Es ist das Jahr 1979. Eben noch hat man Roots, eine Fernsehserie über den amerikanischen Sklavenhandel, zusammen im Fernsehen gesehen und sich bei Bonanza im Wilden Westen gewähnt, da kommt von den gleichen Machern und im gleichen trivialen Unterhaltungsstil eine Serie, die alles ändern soll. Schon Monate vor der Ausstrahlung gab es Auseinandersetzungen, ob man sie überhaupt kaufen und zeigen sollte, spielte sie doch im Zweiten Weltkrieg und nicht nur auf Seiten der Deutschen, sondern vor allem der jüdischen Familie Weiss, die exemplarisch alle wichtigen Stationen bis hin zu Vernichtung in der Gaskammer durchläuft. Da waren sie plötzlich, die Bilder, die stets umschifft wurden, die keiner zu zeigen wagte. Ganz plakativ und mit einer Dramaturgie, die auch Werbepausen mitten im Holocaust einrechnete, flimmerte zum ersten Mal die Judenvernichtung in all ihrer Massivität am Beispiel einer Familie in die deutschen Wohnzimmer. Und zwar ohne Happy End. Von der Großfamilie bleibt am Ende nur einer übrig, die anderen verrecken. Doch nicht nur das. Ihr Schicksal wird dem der Familie Dorf gegenübergestellt, die sich vor allem aus Opportunismus den Nazis anschließt und direkt beteiligt ist an der Ermordung der Weiss’ und vieler anderer.

Holocaust und vor allem das massive aufklärerischer Begleitprogramm wurde von 20 Millionen Deutschen gesehen. Das Medienereignis sorgte erstmalig für breiten Diskurs. Tausende Briefe und Anrufe erhielten die Rundfunkanstalten, obwohl sie den Fünfteiler nur auf den Dritten Programmen ausstrahlten. Schon lange hatte sich ein Durchbruch des Schweigens angebahnt, Holocaust war der Katalysator zum Dammbruch. Sogar politisch bewirkte die Serie eine Änderung. Nach der Ausstrahlung war die Mehrheit der West-Deutschen plötzlich gegen eine Verjährung von Mord und wünschte sich offen eine Wiederaufarbeitung und Bestrafung noch lebender Nazis. Der Prozess der 1960er und 1970er Jahre, der vor allem durch die neue Generation angetrieben wurde, kulminierte in den amerikanischen Bildern und änderte das Verständnis des Holocausts, der Schuld und doppelten Betroffenheit nachhaltig.

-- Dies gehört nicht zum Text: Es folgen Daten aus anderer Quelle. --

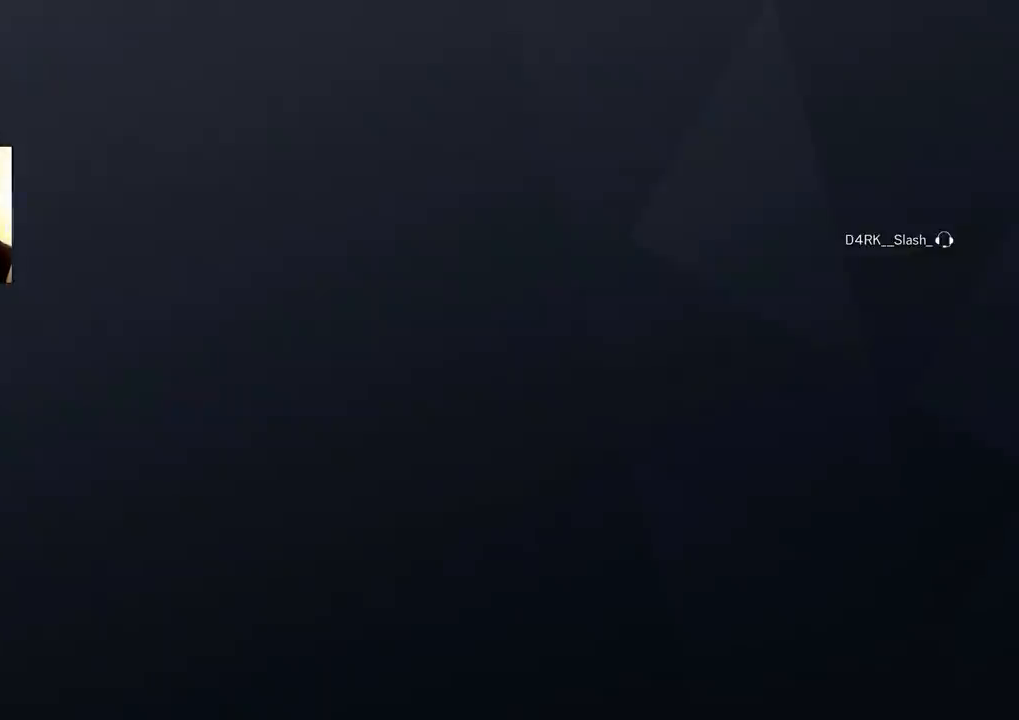
{"buttons": [], "left_stick": "down", "right_stick": "center", "events": [[100, "right_stick", "down"], [233, "right_stick", "up"], [283, "R3", "down"], [283, "right_stick", "center"], [300, "left_stick", "down"], [333, "right_stick", "down"], [383, "R3", "up"], [483, "right_stick", "center"]]}
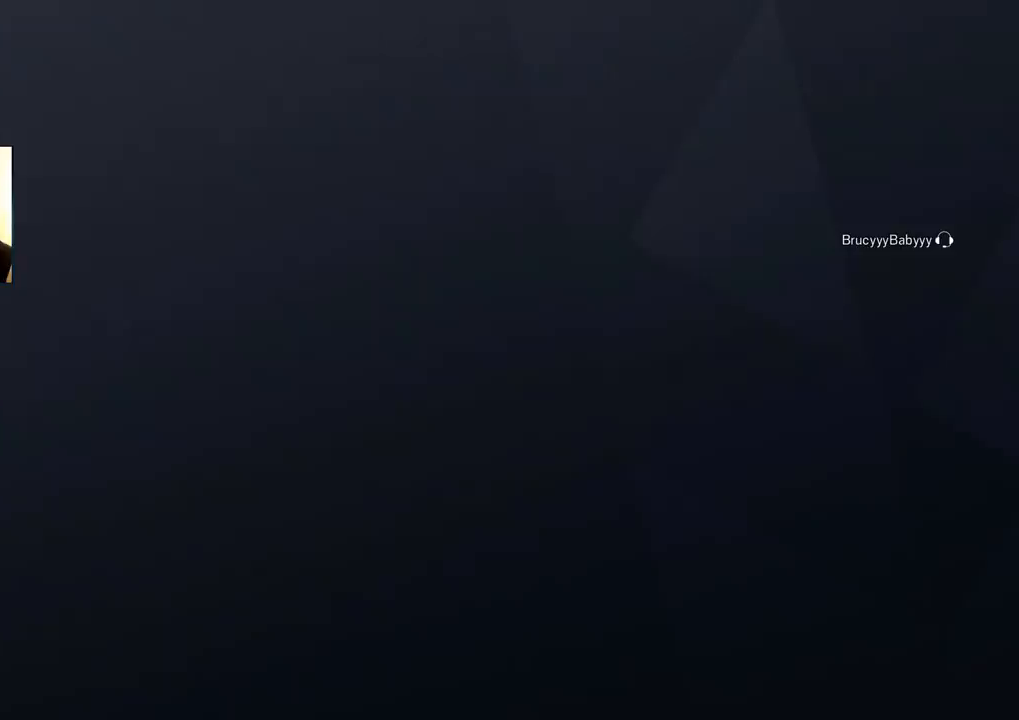
{"buttons": [], "left_stick": "center", "right_stick": "down", "events": [[33, "L3", "down"], [233, "L3", "up"], [317, "right_stick", "down"], [433, "left_stick", "center"]]}
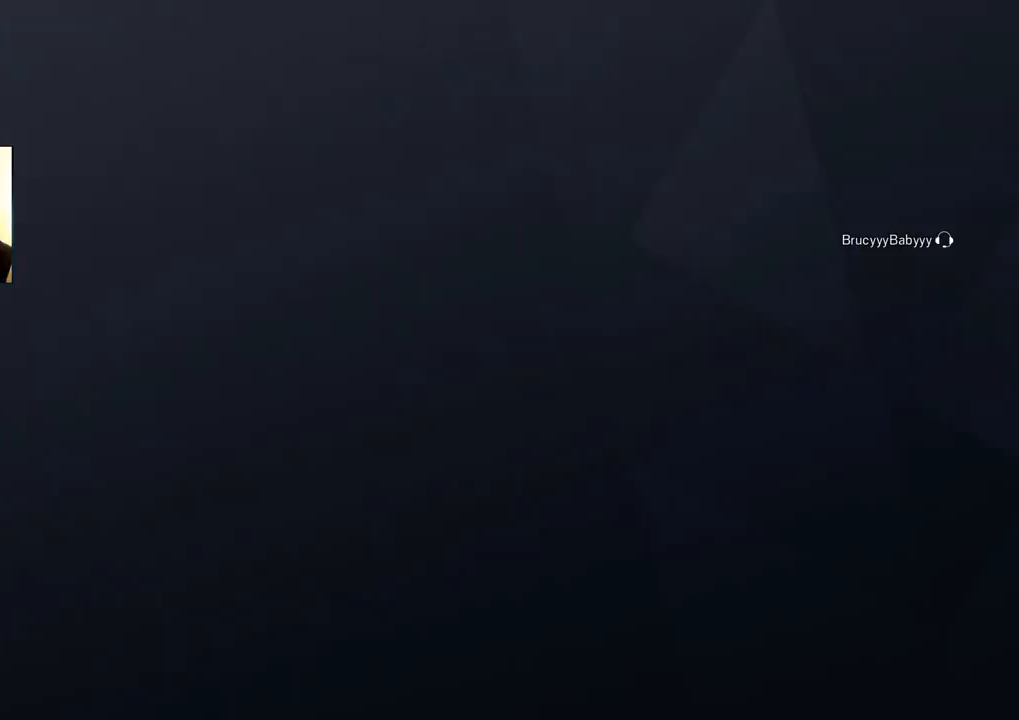
{"buttons": [], "left_stick": "center", "right_stick": "up-right", "events": [[133, "right_stick", "center"], [250, "R3", "down"], [333, "right_stick", "down-right"], [383, "right_stick", "down"], [500, "R3", "up"], [500, "right_stick", "up-right"]]}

Ein Prozess der Akzeptanz und Aufarbeitung begann sich zu etablieren, der in Film und Fernsehen vor allem erst einmal durch den Rückgriff auf Dokumentarfilm-Material begann, da man so der Authentizitäts- und Darstellbarkeitsdebatte entfliehen konnte.

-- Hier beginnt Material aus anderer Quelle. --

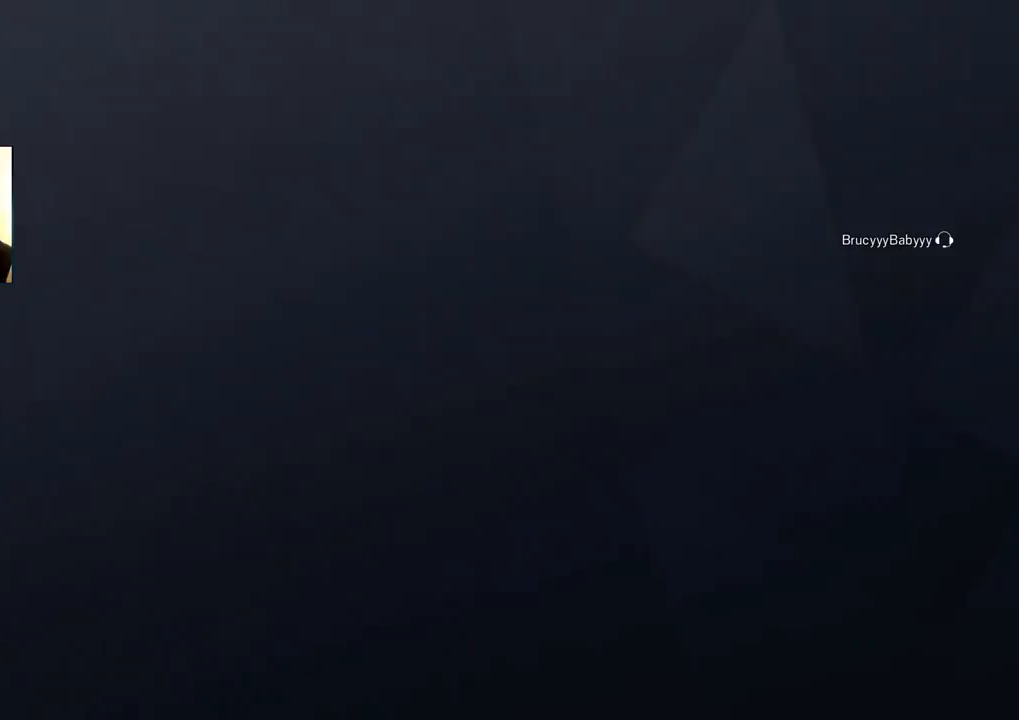
{"buttons": [], "left_stick": "center", "right_stick": "down-left", "events": [[50, "right_stick", "left"], [133, "right_stick", "down-right"], [300, "right_stick", "up-right"], [400, "right_stick", "up-left"], [500, "right_stick", "down-left"]]}
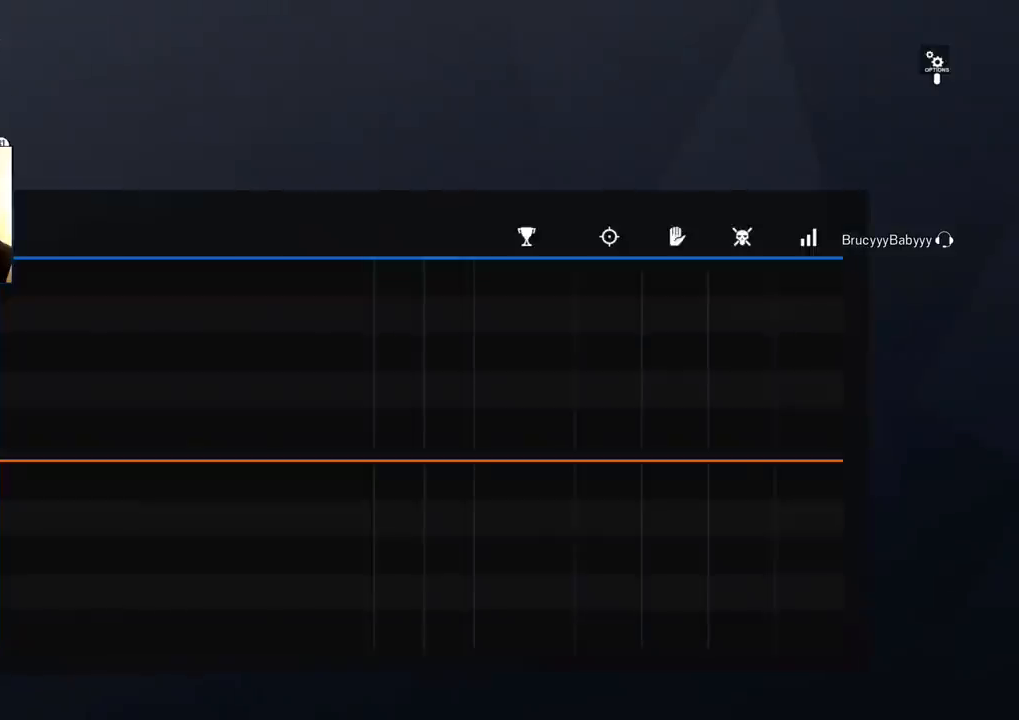
{"buttons": [], "left_stick": "center", "right_stick": "center", "events": [[67, "right_stick", "down-right"], [200, "right_stick", "up"], [333, "right_stick", "center"]]}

Im fiktionalen Film löst sich ebenfalls ein Knoten. Das Thema Holocaust kommt mehr zum Einsatz, allerdings meistens peripher. Jüdische Schicksale werden endlich ausgelotet, doch oftmals mit Hilfe von Geschichten, die die Vernichtung nur streifen. Jerzy Hofmans Film Blutiger Schnee (1984) erzählt die Geschichte der jungen Jüdin Ruth, die mehrere Erschießungen und Abtransporte ins KZ überlebt und fliehen kann. Exemplarisch ist sie Zeugin der Vernichtung, ohne selbst vernichtet zu werden. Doch der Film erlaubt sich kein Happy End. Ruths Schicksal bleibt am Ende unaufgelöst. Produzent Artur Brauner, dessen eigene Erfahrungen hier mit in die Handlung eingeflossen sind, erlaubt dem Werk nicht, dass es zur Heilsbringung für das Publikum wird. Im Holocaust gibt es eben kein Happy End. Überhaupt muss Artur Brauner als einer der wenigen deutschen Akteure genannt werden, die das Thema weiter verfolgten. 21 seiner Produktionen weisen eine Auseinandersetzung mit der Shoah auf — bis heute kann das kein anderer Produzent in Deutschland von sich behaupten. Noch 1990, kurz nach der Wende, kommt seine Produktion Hitlerjunge Salomon (1990) ins Kino, die die ebenfalls wahre Geschichte eines jüdischen Jungen erzählt, der sich erfolgreich als Deutscher ausgeben kann und zum Hitlerjungen wird.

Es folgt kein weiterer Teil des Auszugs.